── Excerpted records ──

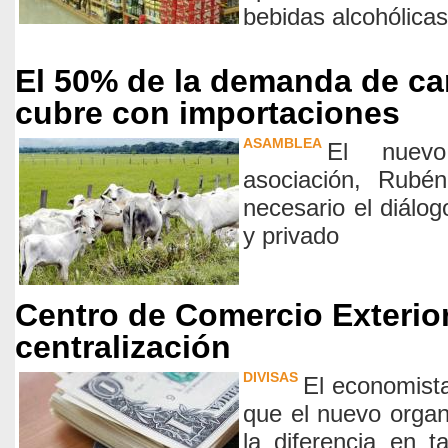
bebidas alcohólicas
El 50% de la demanda de ca
cubre con importaciones
ASAMBLEA
El nuevo
asociación, Rubé
necesario el diálog
y privado
Centro de Comercio Exterio
centralización
DIVISAS
El economista
que el nuevo orga
la diferencia en 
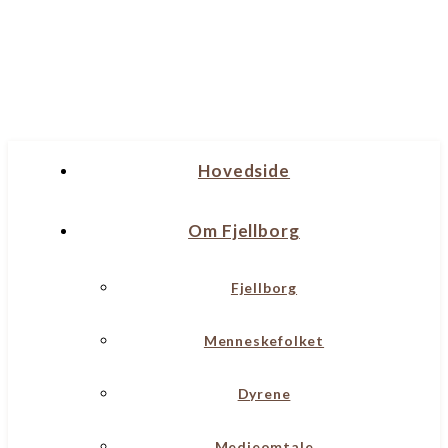
Hovedside
Om Fjellborg
Fjellborg
Menneskefolket
Dyrene
Medieomtale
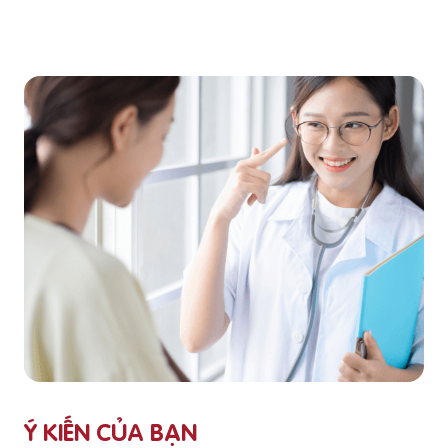
Ý KIẾN CỦA BẠN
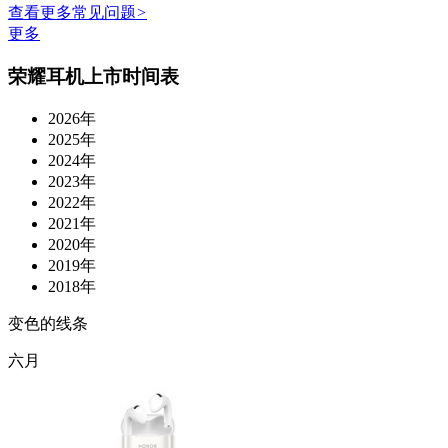
查看更多常见问题
>
更多
荣耀耳机上市时间表
2026年
2025年
2024年
2023年
2022年
2021年
2020年
2019年
2018年
变色的线条
六月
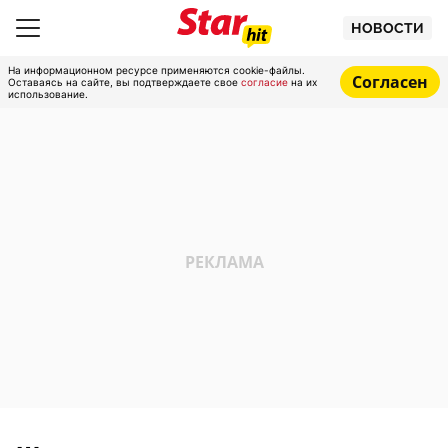
НОВОСТИ
На информационном ресурсе применяются cookie-файлы.
Согласен
Оставаясь на сайте, вы подтверждаете свое
согласие
на их
использование.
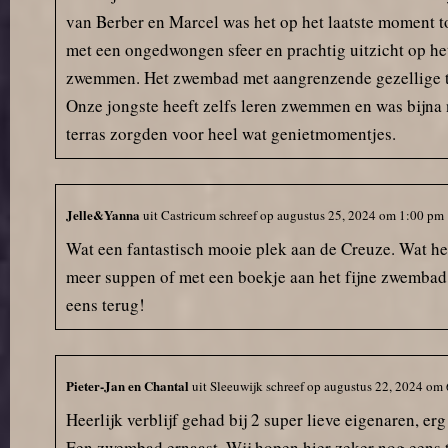
van Berber en Marcel was het op het laatste moment 
met een ongedwongen sfeer en prachtig uitzicht op he
zwemmen. Het zwembad met aangrenzende gezellige ter
Onze jongste heeft zelfs leren zwemmen en was bijna ni
terras zorgden voor heel wat genietmomentjes.
Jelle&Yanna
uit
Castricum
schreef op
augustus 25, 2024
om
1:00 pm
Wat een fantastisch mooie plek aan de Creuze. Wat he
meer suppen of met een boekje aan het fijne zwembad 
eens terug!
Pieter-Jan en Chantal
uit
Sleeuwijk
schreef op
augustus 22, 2024
om
Heerlijk verblijf gehad bij 2 super lieve eigenaren, 
Een zwembad ernaast. Wij hopen hier zeker nog eens t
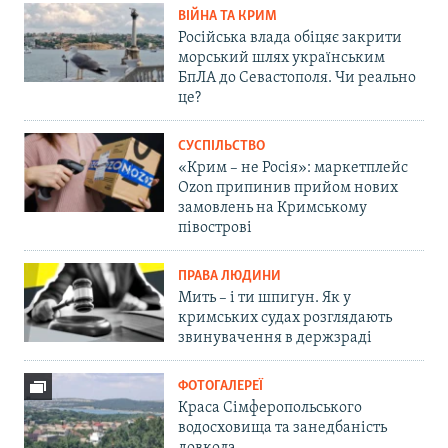
ВІЙНА ТА КРИМ
Російська влада обіцяє закрити
морський шлях українським
БпЛА до Севастополя. Чи реально
це?
СУСПІЛЬСТВО
«Крим – не Росія»: маркетплейс
Ozon припинив прийом нових
замовлень на Кримському
півострові
ПРАВА ЛЮДИНИ
Мить – і ти шпигун. Як у
кримських судах розглядають
звинувачення в держзраді
ФОТОГАЛЕРЕЇ
Краса Сімферопольського
водосховища та занедбаність
довкола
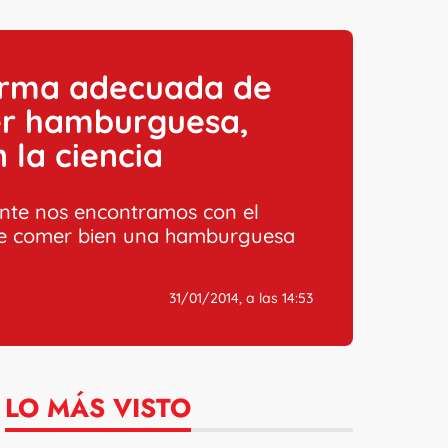
orma adecuada de
r hamburguesa,
 la ciencia
nte nos encontramos con el
de comer bien una hamburguesa
31/01/2014, a las 14:53
LO MÁS VISTO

───

▶ Assignment:
Give back all the data exactly, minus pictures.

▶ Solution:
bebidas alcohólicas
El 50% de la demanda de ca
cubre con importaciones
ASAMBLEA
El nuevo
asociación, Rubé
necesario el diálog
y privado
Centro de Comercio Exterio
centralización
DIVISAS
El economista
que el nuevo orga
la diferencia en 
Hovedside
Om Fjellborg
Fjellborg
Menneskefolket
Dyrene
Medieomtale
Ý KIẾN CỦA BẠN
查看更多常见问题
>
更多
荣耀耳机上市时间表
2026年
2025年
2024年
2023年
2022年
2021年
2020年
2019年
2018年
变色的线条
六月
НОВОСТИ
На информационном ресурсе применяются cookie-файлы.
Согласен
Оставаясь на сайте, вы подтверждаете свое
согласие
на их
использование.
van Berber en Marcel was het op het laatste moment 
met een ongedwongen sfeer en prachtig uitzicht op he
zwemmen. Het zwembad met aangrenzende gezellige ter
Onze jongste heeft zelfs leren zwemmen en was bijna ni
terras zorgden voor heel wat genietmomentjes.
Jelle&Yanna
uit
Castricum
schreef op
augustus 25, 2024
om
1:00 pm
Wat een fantastisch mooie plek aan de Creuze. Wat he
meer suppen of met een boekje aan het fijne zwembad 
eens terug!
Pieter-Jan en Chantal
uit
Sleeuwijk
schreef op
augustus 22, 2024
om
Heerlijk verblijf gehad bij 2 super lieve eigenaren, 
Een zwembad ernaast. Wij hopen hier zeker nog eens t
ВІЙНА ТА КРИМ
Російська влада обіцяє закрити
морський шлях українським
БпЛА до Севастополя. Чи реально
це?
СУСПІЛЬСТВО
«Крим – не Росія»: маркетплейс
Ozon припинив прийом нових
замовлень на Кримському
півострові
ПРАВА ЛЮДИНИ
Мить – і ти шпигун. Як у
кримських судах розглядають
звинувачення в держзраді
ФОТОГАЛЕРЕЇ
Краса Сімферопольського
водосховища та занедбаність
довкола
orma adecuada de
r hamburguesa,
 la ciencia
nte nos encontramos con el
de comer bien una hamburguesa
31/01/2014, a las 14:53
LO MÁS VISTO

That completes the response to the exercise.